- _Exercise_: Using the records below, copy exactly the part that opens with the line holding "Identify the document" and closes with the line holding "Document page, 1500x1125 pixels.", minus the pictures.

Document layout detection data
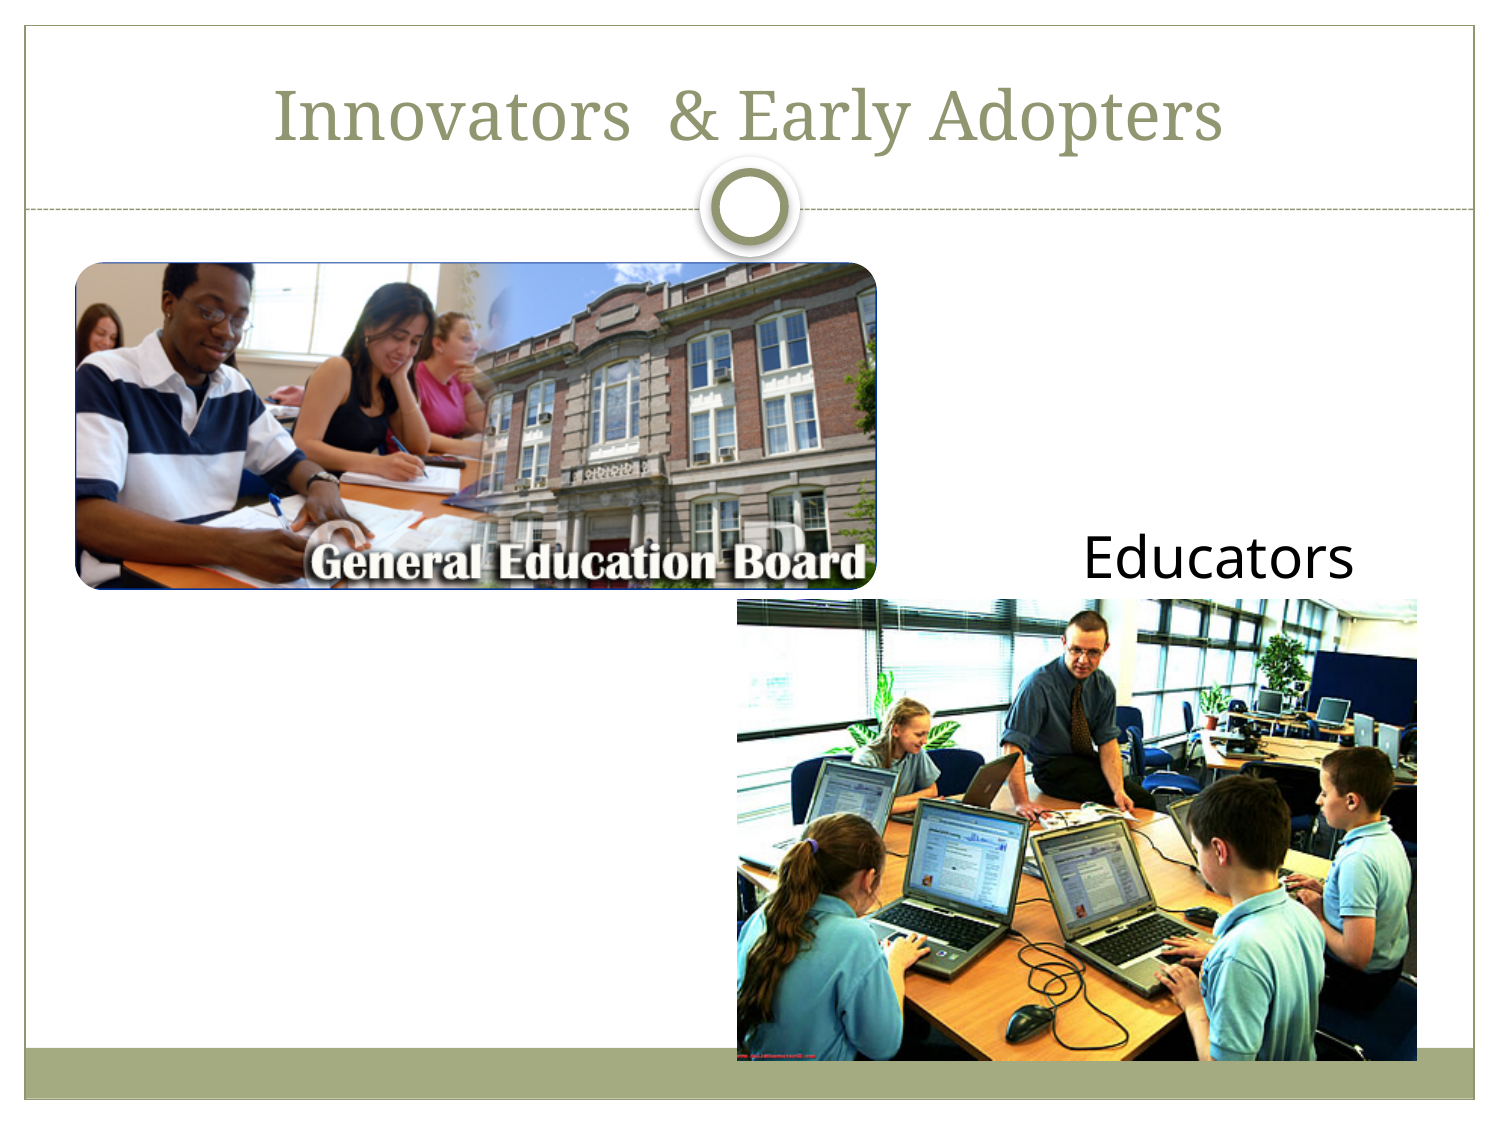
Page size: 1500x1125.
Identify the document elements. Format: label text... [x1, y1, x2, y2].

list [74, 262, 877, 591]
title Innovators & Early Adopters [49, 37, 1450, 162]
text_box Educators [937, 512, 1500, 598]
picture [737, 599, 1417, 1061]
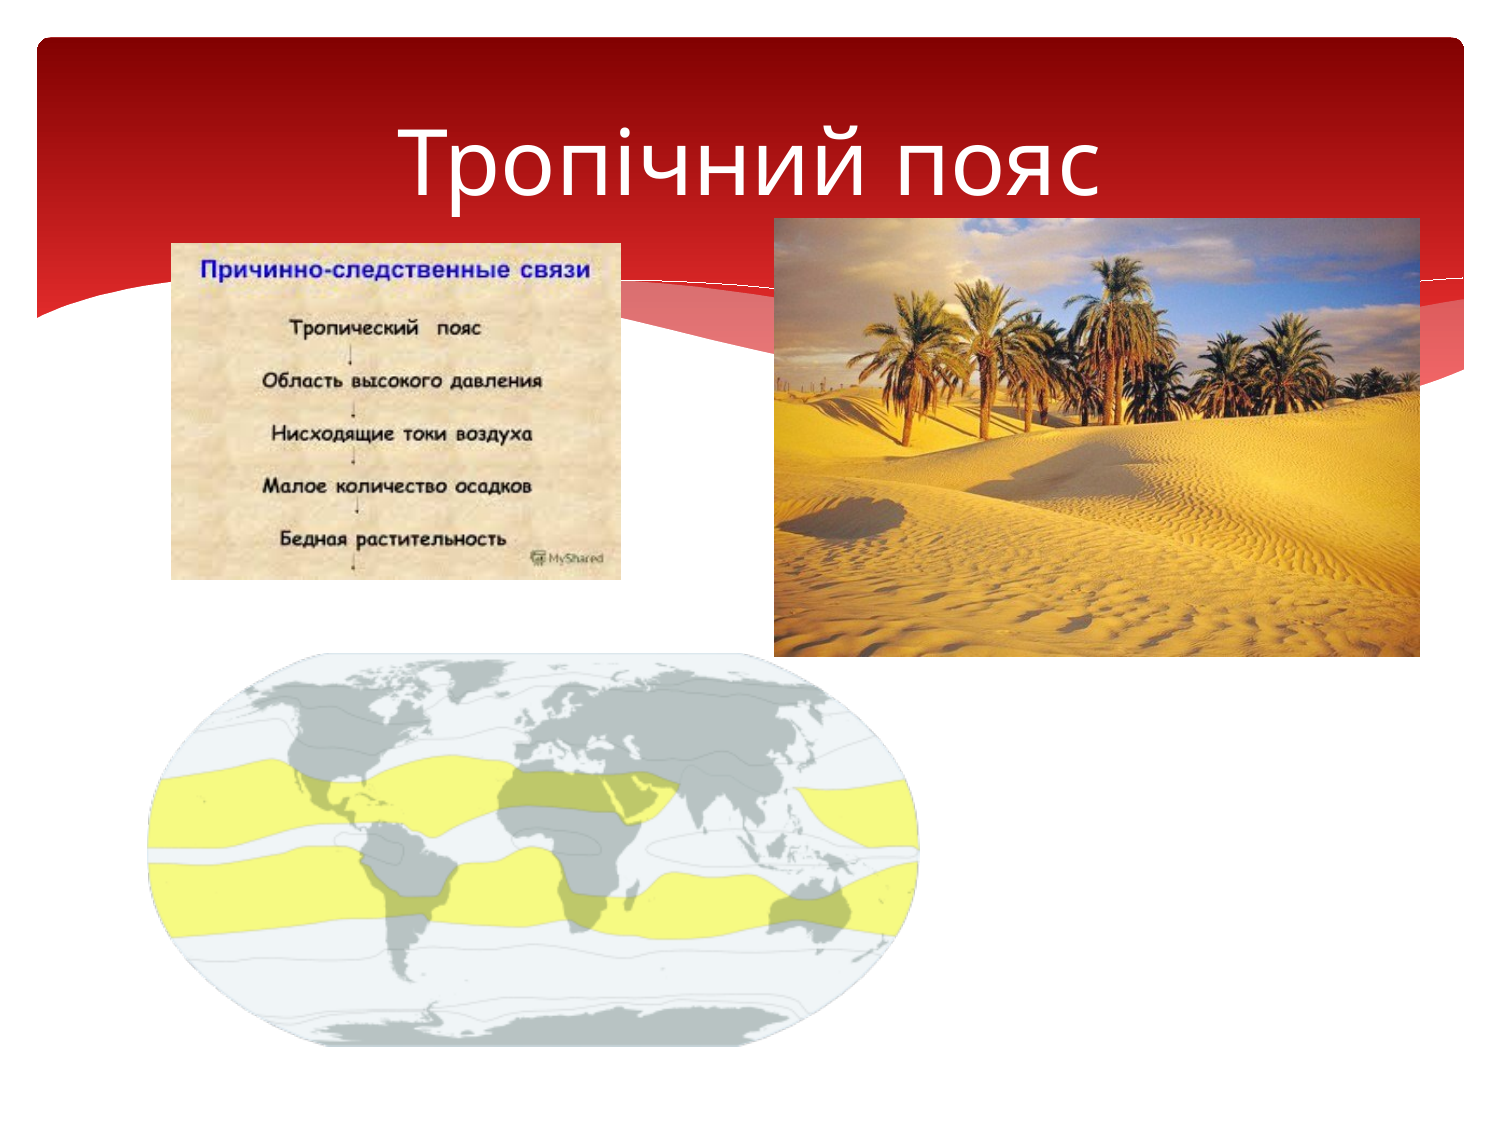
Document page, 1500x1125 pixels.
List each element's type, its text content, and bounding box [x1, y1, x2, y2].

picture [170, 243, 621, 580]
picture [147, 218, 1421, 1048]
title Тропічний пояс [75, 55, 1425, 261]
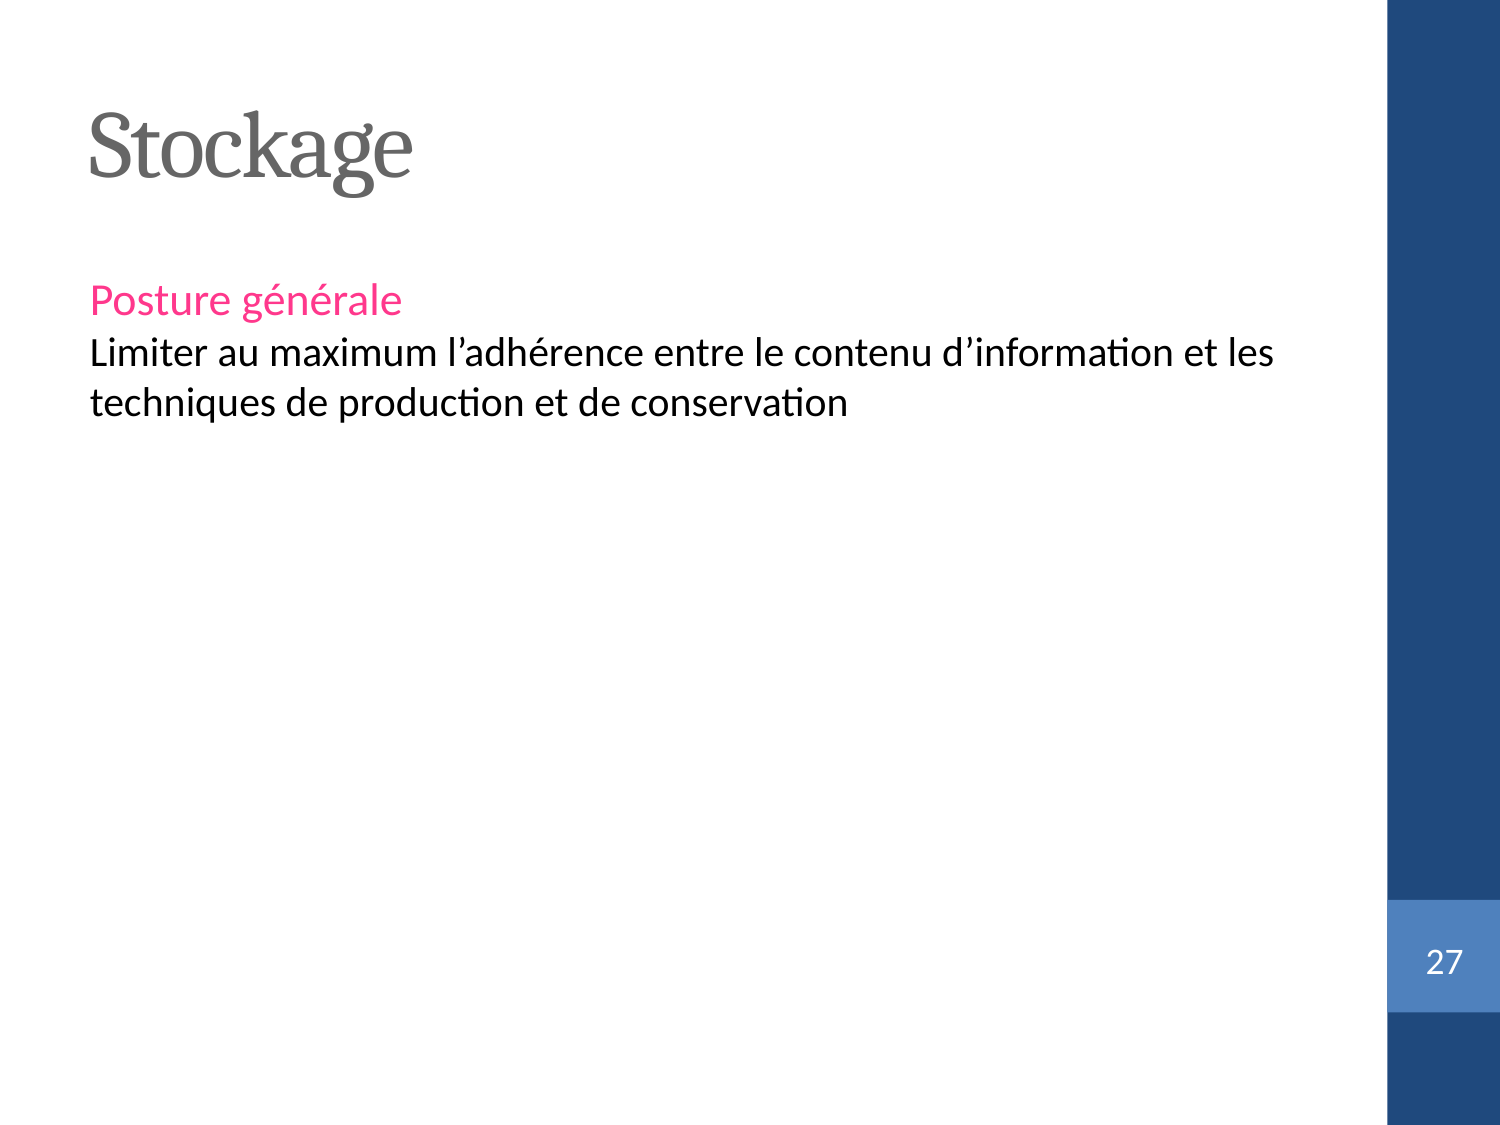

- _Your solution_:
Identify the document elements. Format: label text... [x1, y1, x2, y2].

list [74, 262, 877, 591]
title Innovators & Early Adopters [49, 37, 1450, 162]
text_box Educators [937, 512, 1500, 598]
picture [737, 599, 1417, 1061]
Document page, 1500x1125 pixels.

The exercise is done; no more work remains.